* **Problem to solve**: Reproduce exactly the line that contains "nose: (171, 289)" and all lines that follow it in the records below, ending with the last one.

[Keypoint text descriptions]
========================

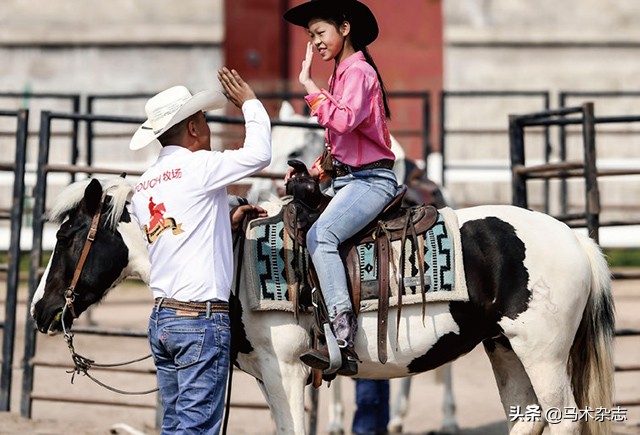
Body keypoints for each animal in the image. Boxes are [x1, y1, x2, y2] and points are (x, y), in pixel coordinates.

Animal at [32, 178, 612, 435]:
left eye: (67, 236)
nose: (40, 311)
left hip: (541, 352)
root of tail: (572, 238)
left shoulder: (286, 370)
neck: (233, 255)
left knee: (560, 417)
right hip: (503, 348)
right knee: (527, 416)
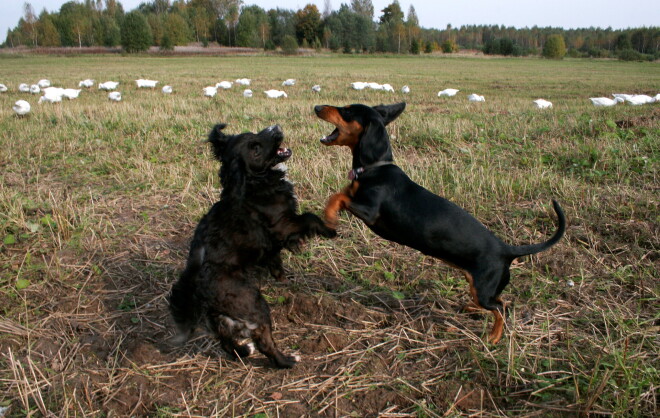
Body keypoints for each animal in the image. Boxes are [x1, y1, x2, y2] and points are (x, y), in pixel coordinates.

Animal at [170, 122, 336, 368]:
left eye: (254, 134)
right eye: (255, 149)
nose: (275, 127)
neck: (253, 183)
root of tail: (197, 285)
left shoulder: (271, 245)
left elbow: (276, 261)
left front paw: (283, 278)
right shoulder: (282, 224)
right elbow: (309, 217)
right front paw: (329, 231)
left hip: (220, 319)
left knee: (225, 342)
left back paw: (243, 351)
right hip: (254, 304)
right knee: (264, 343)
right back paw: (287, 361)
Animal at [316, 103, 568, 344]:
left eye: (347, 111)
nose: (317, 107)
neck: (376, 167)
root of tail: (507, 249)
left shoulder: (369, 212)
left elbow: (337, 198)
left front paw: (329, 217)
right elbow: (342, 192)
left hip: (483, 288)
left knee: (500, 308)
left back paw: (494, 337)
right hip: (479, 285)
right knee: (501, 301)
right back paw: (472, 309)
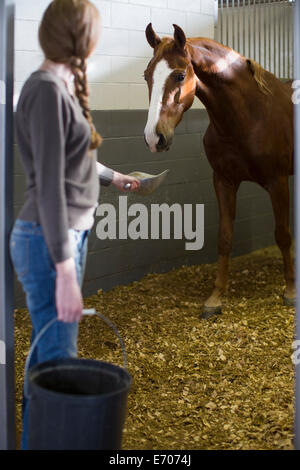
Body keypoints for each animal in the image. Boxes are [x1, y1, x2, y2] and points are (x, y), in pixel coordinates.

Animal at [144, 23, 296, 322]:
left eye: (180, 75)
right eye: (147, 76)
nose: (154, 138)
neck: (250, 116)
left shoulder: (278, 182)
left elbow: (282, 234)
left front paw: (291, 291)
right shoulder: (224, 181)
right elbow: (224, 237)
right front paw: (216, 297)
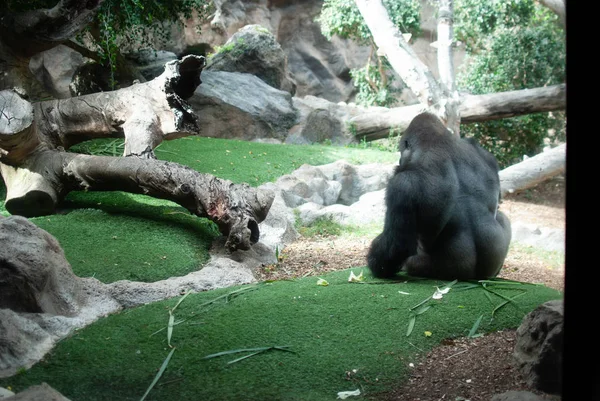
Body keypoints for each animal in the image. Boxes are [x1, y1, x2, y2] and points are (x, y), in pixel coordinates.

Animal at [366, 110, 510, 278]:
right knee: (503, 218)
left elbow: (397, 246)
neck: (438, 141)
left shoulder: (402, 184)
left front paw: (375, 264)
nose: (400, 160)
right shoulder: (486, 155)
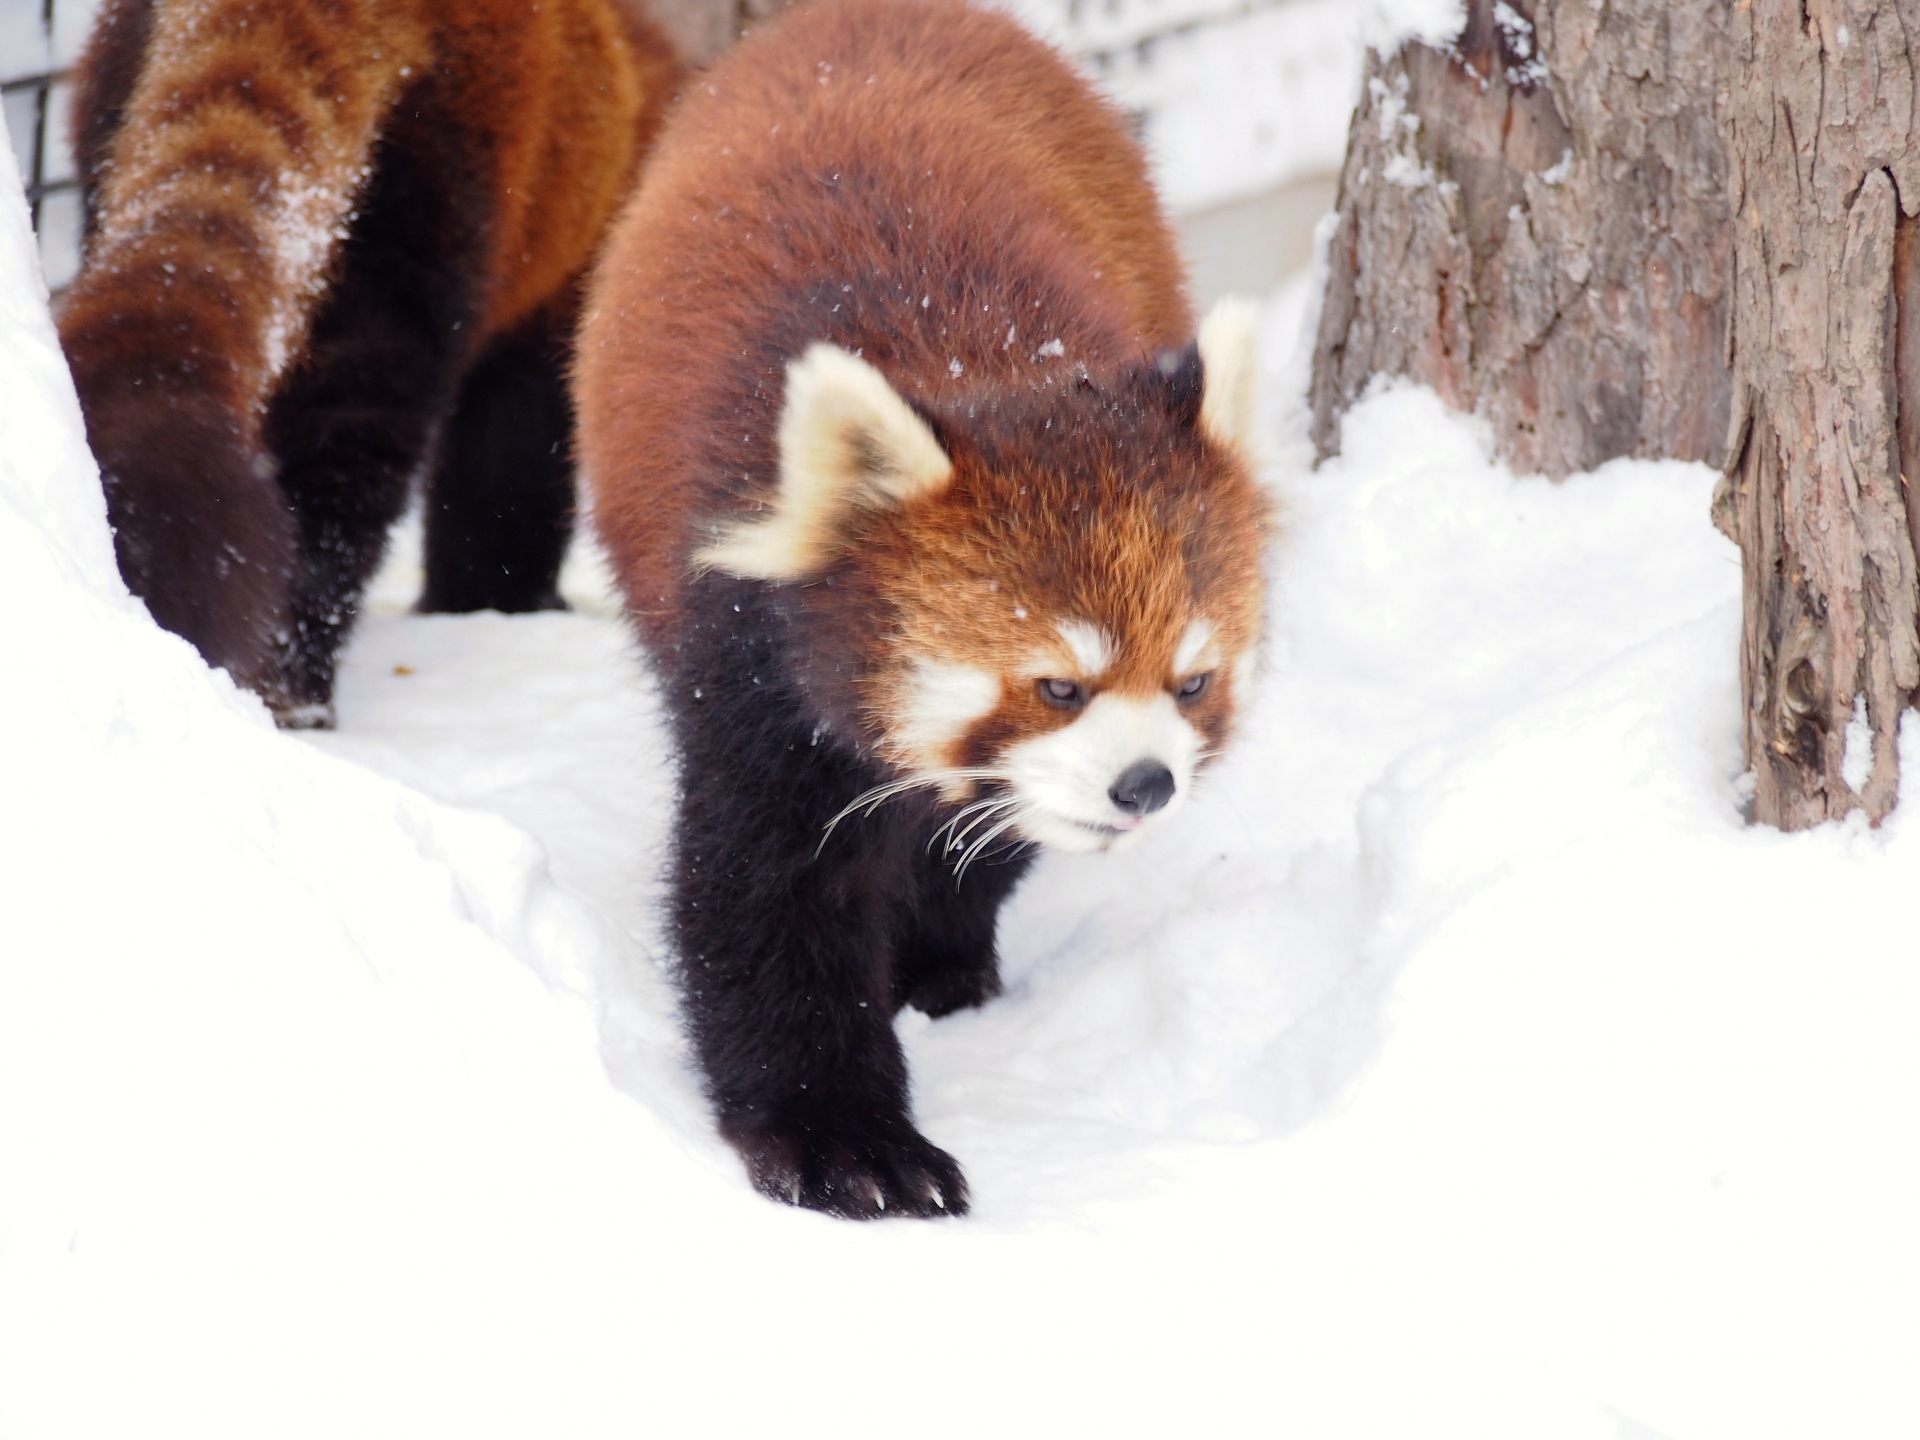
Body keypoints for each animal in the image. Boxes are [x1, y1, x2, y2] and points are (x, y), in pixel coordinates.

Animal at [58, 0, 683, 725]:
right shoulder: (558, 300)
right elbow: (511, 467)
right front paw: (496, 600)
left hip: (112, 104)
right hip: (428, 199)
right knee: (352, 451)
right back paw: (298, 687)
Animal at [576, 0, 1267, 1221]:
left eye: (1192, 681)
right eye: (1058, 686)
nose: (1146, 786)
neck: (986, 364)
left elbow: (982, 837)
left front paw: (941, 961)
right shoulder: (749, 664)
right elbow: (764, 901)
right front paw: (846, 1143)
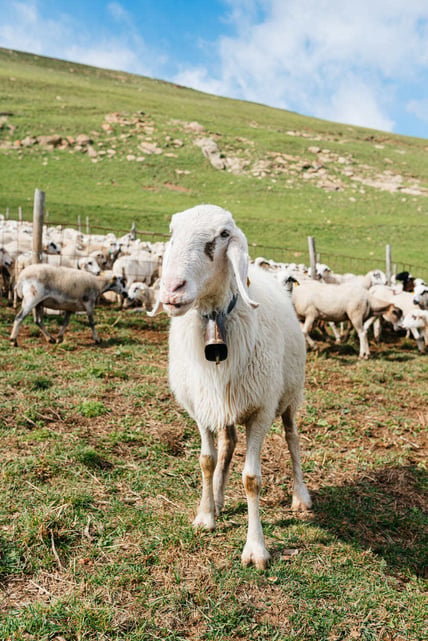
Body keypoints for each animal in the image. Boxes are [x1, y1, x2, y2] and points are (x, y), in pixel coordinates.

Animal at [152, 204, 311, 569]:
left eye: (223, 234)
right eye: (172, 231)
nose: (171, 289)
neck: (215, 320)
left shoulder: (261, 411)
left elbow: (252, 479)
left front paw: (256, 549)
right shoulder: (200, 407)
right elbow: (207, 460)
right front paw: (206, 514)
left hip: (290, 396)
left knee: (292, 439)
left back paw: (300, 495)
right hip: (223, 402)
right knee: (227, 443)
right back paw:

========================

* **Response to this task**:
nose: (171, 289)
neck: (215, 320)
left shoulder: (261, 411)
left elbow: (252, 479)
left front paw: (256, 549)
right shoulder: (200, 407)
right elbow: (207, 460)
right front paw: (206, 514)
left hip: (290, 396)
left knee: (292, 439)
left back paw: (300, 495)
right hip: (223, 402)
right knee: (227, 443)
right back paw:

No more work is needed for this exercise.